Dieses Stückchen Rindenerde machte durchaus nicht bloß den Eindruck von Krakatau-Schlacke. Allenthalben, wo diese Rinde geborsten, aufgewühlt, in ihre „Eingeweide“ hinein entblößt war, erschien sie wie durchsetzt mit aller Art Brocken und Fetzenstücken eigentümlicher konzentrischer Steinhäute, die aus der einfachen Rinde ein so unglaublich kompliziertes Ding machten, wie wenn einer in eine Zwiebel schneidet und statt einer einfachen Fruchtschale eine Zwiebelhaut über die andere losschält.

Und es bedurfte wirklich nur eines ziemlich geringen Durchdenkens der Sache, so mußte klar werden, daß diese bald aufeinander gepackten, bald wieder gelösten, zerrüttelten, zerstückelten Zwiebelhäute zum teil jedenfalls ein Ergebnis von Wasserniederschlägen in einer Reihe von einander folgenden Zeitabschnitten sein mußten. Nur das Wasser konnte diese zwar oft nachträglich gestörte, aber immer wieder durchschimmernde horizontale Butterbrot-Schichtung der Gesteine bewirkt haben, und auf alten, erst nachher verhärteten Wasserschlamm deutete allzu klärlich auch die sandige, schieferige, kalkige Natur dieses Gesteins.

Das war die grundlegende neue Weisheit unseres deutschen geologischen Altmeisters Werner, der geboren wurde, als der erste Band von Buffons Naturgeschichte eben heraus war, 1750. Werner saß Zeit seines Lebens im Erzgebirge, er reiste nicht, er spekulierte wenig mit großen Werten und er schrieb keinerlei packende Werke in vielen Bänden. Aber er ritt auf einem Prinzip, und das war in der Tat unendlich wichtig: daß der Hauptteil mindestens der Gesteine der Erdrinde, die wir heute sehen, ein Produkt des Wassers sei, angesetzt auf einer Grundrinde, etwa wie sich nachträglich Kesselstein auf das Metall eines Dampfkessels auflagert, und, ursprünglich wenigstens, angesetzt in wirklichen konzentrischen Lagen Schicht auf Schicht in einer Reihe einander folgender Zeitperioden.

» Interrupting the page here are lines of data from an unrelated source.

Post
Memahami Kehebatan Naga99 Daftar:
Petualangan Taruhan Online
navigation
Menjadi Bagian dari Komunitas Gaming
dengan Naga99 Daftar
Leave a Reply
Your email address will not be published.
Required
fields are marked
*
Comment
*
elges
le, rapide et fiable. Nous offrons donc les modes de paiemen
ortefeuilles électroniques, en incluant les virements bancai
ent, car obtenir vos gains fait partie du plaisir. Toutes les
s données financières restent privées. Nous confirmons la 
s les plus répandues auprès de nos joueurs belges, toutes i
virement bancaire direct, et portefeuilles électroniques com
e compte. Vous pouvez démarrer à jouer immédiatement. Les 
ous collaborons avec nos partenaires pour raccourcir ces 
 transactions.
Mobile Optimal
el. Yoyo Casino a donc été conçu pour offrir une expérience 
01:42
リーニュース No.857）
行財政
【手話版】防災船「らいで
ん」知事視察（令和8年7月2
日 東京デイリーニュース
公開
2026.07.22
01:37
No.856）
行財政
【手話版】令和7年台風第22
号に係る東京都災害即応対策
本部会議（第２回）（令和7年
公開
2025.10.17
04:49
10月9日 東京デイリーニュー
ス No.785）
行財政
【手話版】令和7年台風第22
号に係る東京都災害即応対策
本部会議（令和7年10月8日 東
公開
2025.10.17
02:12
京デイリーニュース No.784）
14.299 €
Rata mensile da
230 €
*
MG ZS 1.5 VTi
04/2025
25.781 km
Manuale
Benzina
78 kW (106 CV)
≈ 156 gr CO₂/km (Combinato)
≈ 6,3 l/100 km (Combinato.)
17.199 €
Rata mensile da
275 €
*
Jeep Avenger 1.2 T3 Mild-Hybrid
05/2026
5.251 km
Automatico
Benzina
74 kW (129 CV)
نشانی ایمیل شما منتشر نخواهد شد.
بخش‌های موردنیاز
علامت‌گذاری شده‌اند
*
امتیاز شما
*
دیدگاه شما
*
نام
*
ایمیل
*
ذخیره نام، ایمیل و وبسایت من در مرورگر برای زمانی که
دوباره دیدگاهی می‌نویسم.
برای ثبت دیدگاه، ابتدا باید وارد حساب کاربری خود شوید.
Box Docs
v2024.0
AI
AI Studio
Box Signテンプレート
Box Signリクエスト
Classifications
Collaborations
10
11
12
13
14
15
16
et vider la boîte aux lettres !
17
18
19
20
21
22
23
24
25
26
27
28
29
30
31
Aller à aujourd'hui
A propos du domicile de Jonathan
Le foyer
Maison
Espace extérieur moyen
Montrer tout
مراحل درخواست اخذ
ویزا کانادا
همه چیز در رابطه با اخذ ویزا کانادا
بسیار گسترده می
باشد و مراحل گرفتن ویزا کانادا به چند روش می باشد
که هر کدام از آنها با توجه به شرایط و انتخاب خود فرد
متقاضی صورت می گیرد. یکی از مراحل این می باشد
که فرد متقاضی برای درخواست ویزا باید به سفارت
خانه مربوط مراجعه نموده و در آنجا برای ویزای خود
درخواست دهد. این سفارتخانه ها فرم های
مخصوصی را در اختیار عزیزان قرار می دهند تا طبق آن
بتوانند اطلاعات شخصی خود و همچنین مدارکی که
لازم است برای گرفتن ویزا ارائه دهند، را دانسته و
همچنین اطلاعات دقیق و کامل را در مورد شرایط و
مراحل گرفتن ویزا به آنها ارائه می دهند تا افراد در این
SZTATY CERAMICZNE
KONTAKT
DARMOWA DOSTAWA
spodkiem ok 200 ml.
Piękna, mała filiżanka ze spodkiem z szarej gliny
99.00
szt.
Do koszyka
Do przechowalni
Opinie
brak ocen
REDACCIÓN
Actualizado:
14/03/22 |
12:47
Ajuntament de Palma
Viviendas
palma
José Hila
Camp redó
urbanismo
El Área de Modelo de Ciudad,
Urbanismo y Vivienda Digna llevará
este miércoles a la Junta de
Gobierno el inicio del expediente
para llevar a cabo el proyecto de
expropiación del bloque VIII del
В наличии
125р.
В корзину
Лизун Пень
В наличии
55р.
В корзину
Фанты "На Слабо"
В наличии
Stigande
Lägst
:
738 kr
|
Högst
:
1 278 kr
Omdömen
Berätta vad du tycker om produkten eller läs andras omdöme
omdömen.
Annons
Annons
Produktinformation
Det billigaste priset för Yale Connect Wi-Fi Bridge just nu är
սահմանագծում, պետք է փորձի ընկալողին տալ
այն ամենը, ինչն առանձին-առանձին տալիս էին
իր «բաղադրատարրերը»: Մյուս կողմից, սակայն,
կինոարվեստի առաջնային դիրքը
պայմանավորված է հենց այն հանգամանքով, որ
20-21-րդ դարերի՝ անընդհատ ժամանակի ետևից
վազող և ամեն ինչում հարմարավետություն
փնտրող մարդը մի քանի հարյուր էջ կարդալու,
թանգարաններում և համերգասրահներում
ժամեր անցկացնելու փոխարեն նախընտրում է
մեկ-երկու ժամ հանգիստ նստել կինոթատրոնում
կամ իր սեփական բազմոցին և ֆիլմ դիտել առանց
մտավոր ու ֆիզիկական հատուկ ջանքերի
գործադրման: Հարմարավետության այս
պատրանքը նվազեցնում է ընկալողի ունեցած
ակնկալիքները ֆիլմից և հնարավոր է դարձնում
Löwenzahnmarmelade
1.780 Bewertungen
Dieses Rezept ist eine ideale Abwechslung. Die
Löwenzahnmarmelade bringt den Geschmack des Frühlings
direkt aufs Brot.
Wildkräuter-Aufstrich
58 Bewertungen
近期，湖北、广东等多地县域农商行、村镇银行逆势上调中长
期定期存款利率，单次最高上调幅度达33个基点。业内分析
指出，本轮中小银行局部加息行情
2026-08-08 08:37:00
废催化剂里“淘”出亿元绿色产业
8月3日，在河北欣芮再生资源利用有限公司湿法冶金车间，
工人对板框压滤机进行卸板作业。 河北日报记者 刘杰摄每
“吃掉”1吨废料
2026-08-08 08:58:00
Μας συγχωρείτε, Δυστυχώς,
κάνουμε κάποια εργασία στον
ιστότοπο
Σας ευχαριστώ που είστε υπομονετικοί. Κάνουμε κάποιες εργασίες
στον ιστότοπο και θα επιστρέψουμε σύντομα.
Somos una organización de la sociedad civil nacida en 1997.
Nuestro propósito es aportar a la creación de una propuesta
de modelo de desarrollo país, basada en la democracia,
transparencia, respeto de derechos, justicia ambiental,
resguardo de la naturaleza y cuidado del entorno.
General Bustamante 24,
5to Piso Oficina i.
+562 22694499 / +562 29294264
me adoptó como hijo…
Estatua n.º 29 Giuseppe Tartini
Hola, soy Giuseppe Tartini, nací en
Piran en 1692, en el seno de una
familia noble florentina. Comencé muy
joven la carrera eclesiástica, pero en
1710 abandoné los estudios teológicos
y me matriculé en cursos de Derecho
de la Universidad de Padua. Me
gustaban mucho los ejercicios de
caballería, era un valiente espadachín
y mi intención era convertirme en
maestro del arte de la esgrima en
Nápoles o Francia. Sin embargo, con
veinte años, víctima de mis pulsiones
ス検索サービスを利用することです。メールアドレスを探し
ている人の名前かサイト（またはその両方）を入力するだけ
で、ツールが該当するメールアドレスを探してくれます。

Mochte es nun mit der anfänglichen Glutkugel sein, wie es wollte: jedenfalls schob sich zwischen ihre erste eigene Erkaltungsrinde und unsere schließliche, heute greifbare „Oberfläche“ noch ein gewichtiges Zwischending: diese ungeheure, viele tausende von Metern dicke Lage steinerner Butterbrote, die den darüber stehenden Meeren verdankt wurden. Ihre ganze Masse war im Meer einmal einigermaßen aufgelöst, lose verteilt gewesen und dann langsam abgelagert worden, wie heute noch allerorten die Schlammteilchen im ruhigen Wasser allmählich abwärts sinken und einen Bodensatz bilden.